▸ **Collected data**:
○ ○ ○ ○ ○ ○ ○

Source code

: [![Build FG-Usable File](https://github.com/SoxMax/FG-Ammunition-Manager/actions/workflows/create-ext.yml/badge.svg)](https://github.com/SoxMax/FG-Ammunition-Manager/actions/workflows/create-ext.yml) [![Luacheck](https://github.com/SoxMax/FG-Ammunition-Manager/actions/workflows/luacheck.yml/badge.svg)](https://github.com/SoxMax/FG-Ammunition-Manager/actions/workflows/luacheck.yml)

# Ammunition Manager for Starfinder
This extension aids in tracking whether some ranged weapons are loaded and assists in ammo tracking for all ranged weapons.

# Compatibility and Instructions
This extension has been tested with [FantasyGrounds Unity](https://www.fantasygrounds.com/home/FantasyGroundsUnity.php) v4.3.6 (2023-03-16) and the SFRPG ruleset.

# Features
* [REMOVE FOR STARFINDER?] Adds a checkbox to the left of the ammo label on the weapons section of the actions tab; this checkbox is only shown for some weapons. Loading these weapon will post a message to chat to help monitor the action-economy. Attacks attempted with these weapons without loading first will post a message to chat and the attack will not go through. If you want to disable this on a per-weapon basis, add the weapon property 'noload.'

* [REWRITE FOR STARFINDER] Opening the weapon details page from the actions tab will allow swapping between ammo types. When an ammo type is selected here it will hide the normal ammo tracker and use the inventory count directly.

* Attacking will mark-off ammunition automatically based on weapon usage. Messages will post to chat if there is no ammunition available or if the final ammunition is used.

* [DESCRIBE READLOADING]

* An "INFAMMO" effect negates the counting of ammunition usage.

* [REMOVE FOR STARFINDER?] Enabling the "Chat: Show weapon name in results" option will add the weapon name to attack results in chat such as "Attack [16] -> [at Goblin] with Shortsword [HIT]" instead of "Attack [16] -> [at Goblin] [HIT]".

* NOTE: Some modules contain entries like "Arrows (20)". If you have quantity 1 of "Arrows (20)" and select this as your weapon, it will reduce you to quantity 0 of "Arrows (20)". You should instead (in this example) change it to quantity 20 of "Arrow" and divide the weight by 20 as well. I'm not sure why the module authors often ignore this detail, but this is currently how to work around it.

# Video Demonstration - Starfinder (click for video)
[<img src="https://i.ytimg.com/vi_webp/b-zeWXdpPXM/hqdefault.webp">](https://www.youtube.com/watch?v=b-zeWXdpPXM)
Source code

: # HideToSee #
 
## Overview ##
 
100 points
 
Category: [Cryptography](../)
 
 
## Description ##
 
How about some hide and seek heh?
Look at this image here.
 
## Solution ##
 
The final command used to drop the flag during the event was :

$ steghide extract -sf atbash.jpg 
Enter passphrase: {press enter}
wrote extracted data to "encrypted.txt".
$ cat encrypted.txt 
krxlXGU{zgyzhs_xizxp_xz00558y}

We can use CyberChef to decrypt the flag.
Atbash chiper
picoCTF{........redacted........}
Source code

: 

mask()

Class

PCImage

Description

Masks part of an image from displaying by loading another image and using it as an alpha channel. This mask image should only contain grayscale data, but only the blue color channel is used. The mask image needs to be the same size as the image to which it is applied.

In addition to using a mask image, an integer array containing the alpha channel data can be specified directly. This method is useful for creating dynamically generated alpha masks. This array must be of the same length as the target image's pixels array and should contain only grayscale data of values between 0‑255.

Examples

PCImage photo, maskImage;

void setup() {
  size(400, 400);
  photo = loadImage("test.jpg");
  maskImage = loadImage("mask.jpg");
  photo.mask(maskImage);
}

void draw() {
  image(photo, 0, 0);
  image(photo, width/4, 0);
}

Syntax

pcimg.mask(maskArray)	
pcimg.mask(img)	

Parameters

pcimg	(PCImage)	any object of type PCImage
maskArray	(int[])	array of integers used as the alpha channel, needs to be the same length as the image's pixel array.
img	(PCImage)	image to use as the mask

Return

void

○ ○ ○ ○ ○ ○ ○

▸ **WORK TASK**:
In the data above, find the line with "inventory count directly." and the line with "We can use CyberChef to decrypt the flag.". Retype both, plus every line between them, exactly.

▸ **EXERCISE ANSWER**:
* [REWRITE FOR STARFINDER] Opening the weapon details page from the actions tab will allow swapping between ammo types. When an ammo type is selected here it will hide the normal ammo tracker and use the inventory count directly.

* Attacking will mark-off ammunition automatically based on weapon usage. Messages will post to chat if there is no ammunition available or if the final ammunition is used.

* [DESCRIBE READLOADING]

* An "INFAMMO" effect negates the counting of ammunition usage.

* [REMOVE FOR STARFINDER?] Enabling the "Chat: Show weapon name in results" option will add the weapon name to attack results in chat such as "Attack [16] -> [at Goblin] with Shortsword [HIT]" instead of "Attack [16] -> [at Goblin] [HIT]".

* NOTE: Some modules contain entries like "Arrows (20)". If you have quantity 1 of "Arrows (20)" and select this as your weapon, it will reduce you to quantity 0 of "Arrows (20)". You should instead (in this example) change it to quantity 20 of "Arrow" and divide the weight by 20 as well. I'm not sure why the module authors often ignore this detail, but this is currently how to work around it.

# Video Demonstration - Starfinder (click for video)
[<img src="https://i.ytimg.com/vi_webp/b-zeWXdpPXM/hqdefault.webp">](https://www.youtube.com/watch?v=b-zeWXdpPXM)
Source code

: # HideToSee #
 
## Overview ##
 
100 points
 
Category: [Cryptography](../)
 
 
## Description ##
 
How about some hide and seek heh?
Look at this image here.
 
## Solution ##
 
The final command used to drop the flag during the event was :

$ steghide extract -sf atbash.jpg 
Enter passphrase: {press enter}
wrote extracted data to "encrypted.txt".
$ cat encrypted.txt 
krxlXGU{zgyzhs_xizxp_xz00558y}

We can use CyberChef to decrypt the flag.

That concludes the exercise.